Here are the common types of repayment mortgages:
With this alternative, you will have a guaranteed rate for a specific timeframe. The standard fixed-rate timeframes are ten, two, and five years. Once the period ends, your loan is changed to a variable rate one. Fixed-rate mortgages offer you certainty on how much you will pay; therefore, you can plan your finances better. However, they might prove expensive with their added solicitors’ and valuation fees, and if you plan to move house after a short period, they are not portable.
These are a variant of variable rate loans. Their interest might change any time. The interest rate of your tracker mortgage is determined by a base rate set by the central bank. There is also a floor or collar for this mortgage, which denotes the minimum rate you can pay for the loan regardless of the base rate. Tracker loans allow you to benefit from low prevailing interest rates and most have no prepayment penalty. But they make the planning of your repayments difficult.
Here, your mortgage’s interest rate for a specific period is a discounted amount of the rate your lender offers for variable rate mortgages. While the rate changes, you will generally pay a lower interest rate than you would in other home loans during the discount period. After this time, the loan automatically becomes a variable rate one. Most discount loans have a floor, and this might limit the benefits you can reap from them.

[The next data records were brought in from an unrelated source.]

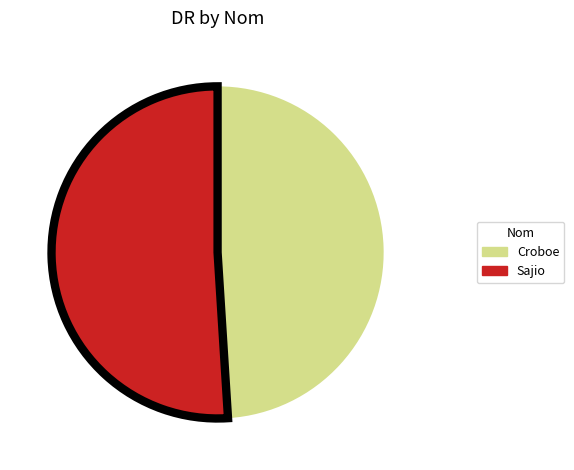

What is the smallest slice in the pie chart?

Croboe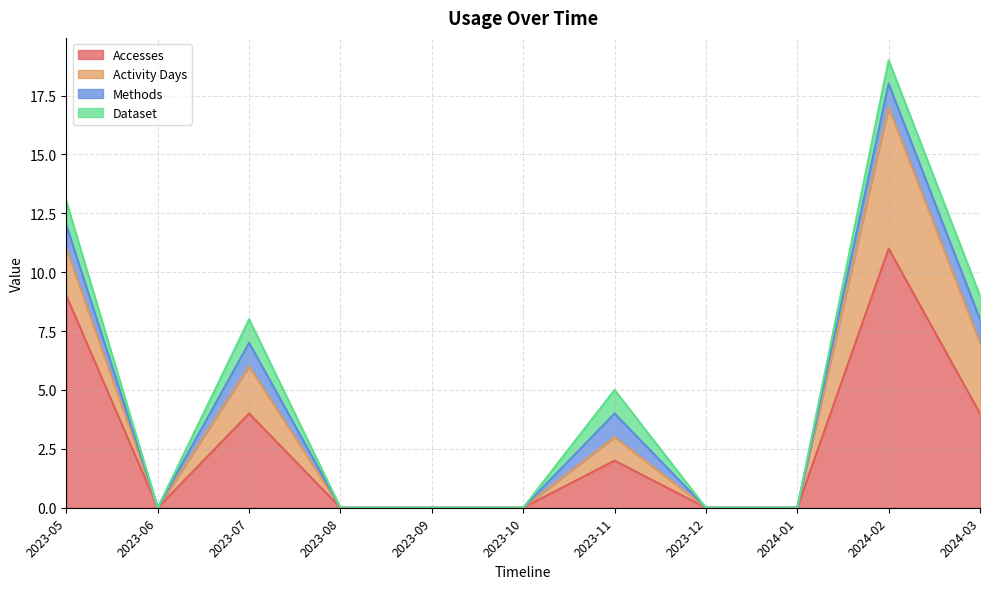

At which category is the sum across all series the highest?

2024-02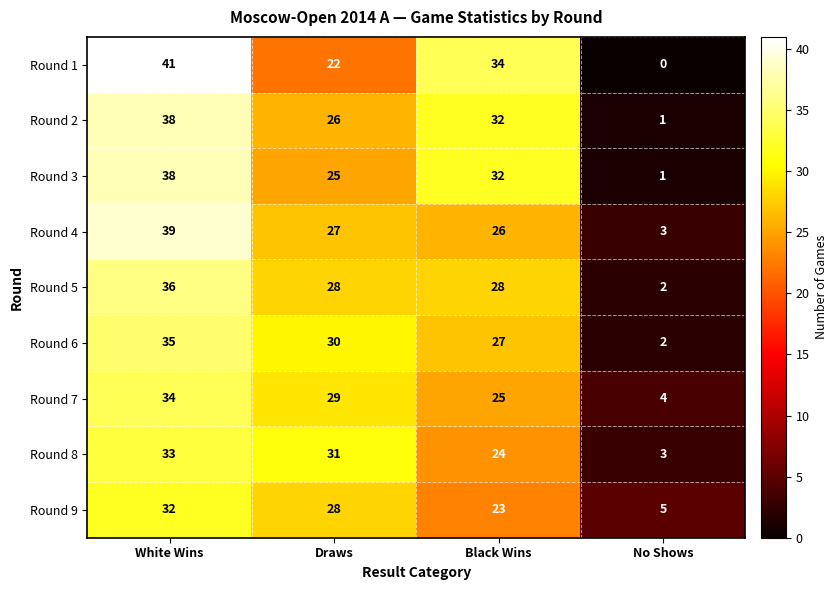

Is the value of Round 9 at Black Wins greater than the value of Round 6 at Black Wins?

No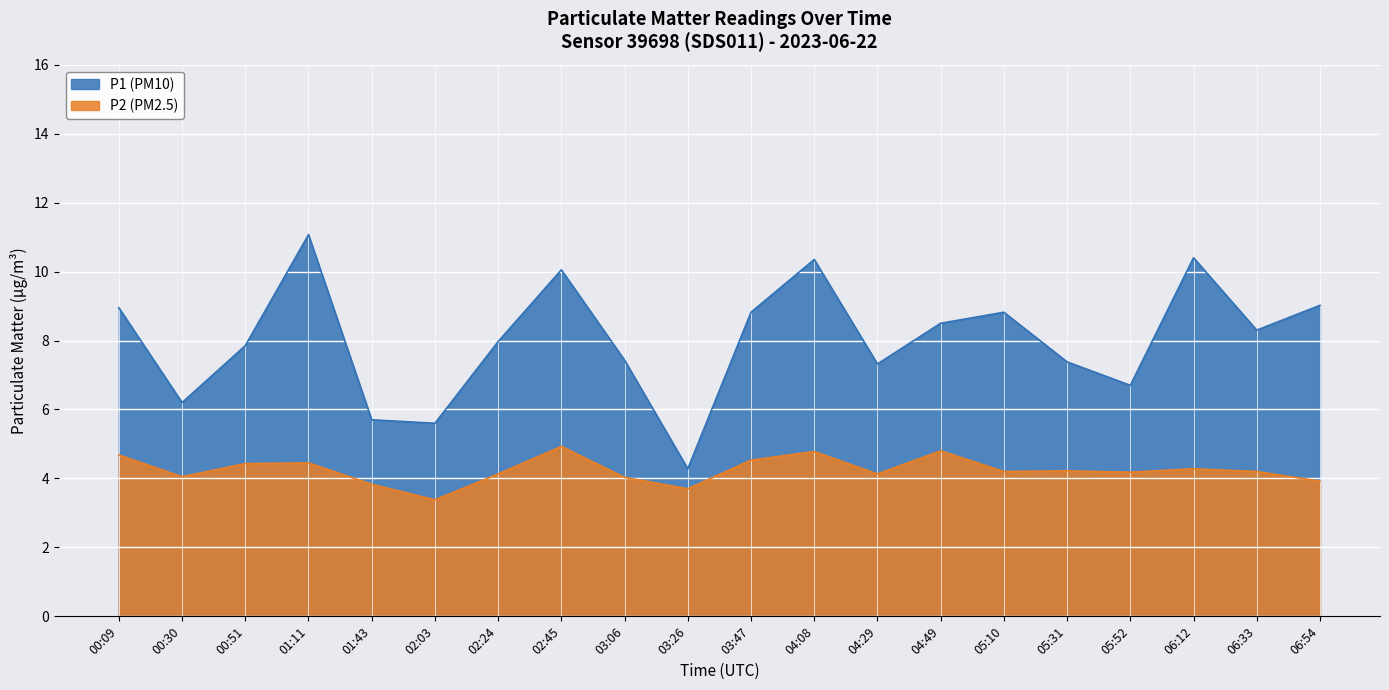

What is the minimum value shown in the chart?

3.4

These are linked to one or several savings and bank accounts. They allow you to use the cash you save in these accounts to reduce your interest repayments. Therefore, you will pay more of your capital monthly since the interest repayment is reduced and you finish your loan’s repayment fast. Most lenders, however, charge high-interest rates for offset mortgages.
Interest-only home loans only require you to pay their interest monthly at first, and then a lump sum of the capital when you finish the interest repayments. They are usually only used for buy-to-let properties, and it is a challenge for most borrowers to manage the repayments. This makes the above repayment mortgages the most convenient and easiest to control for homebuyers investing in a primary residence.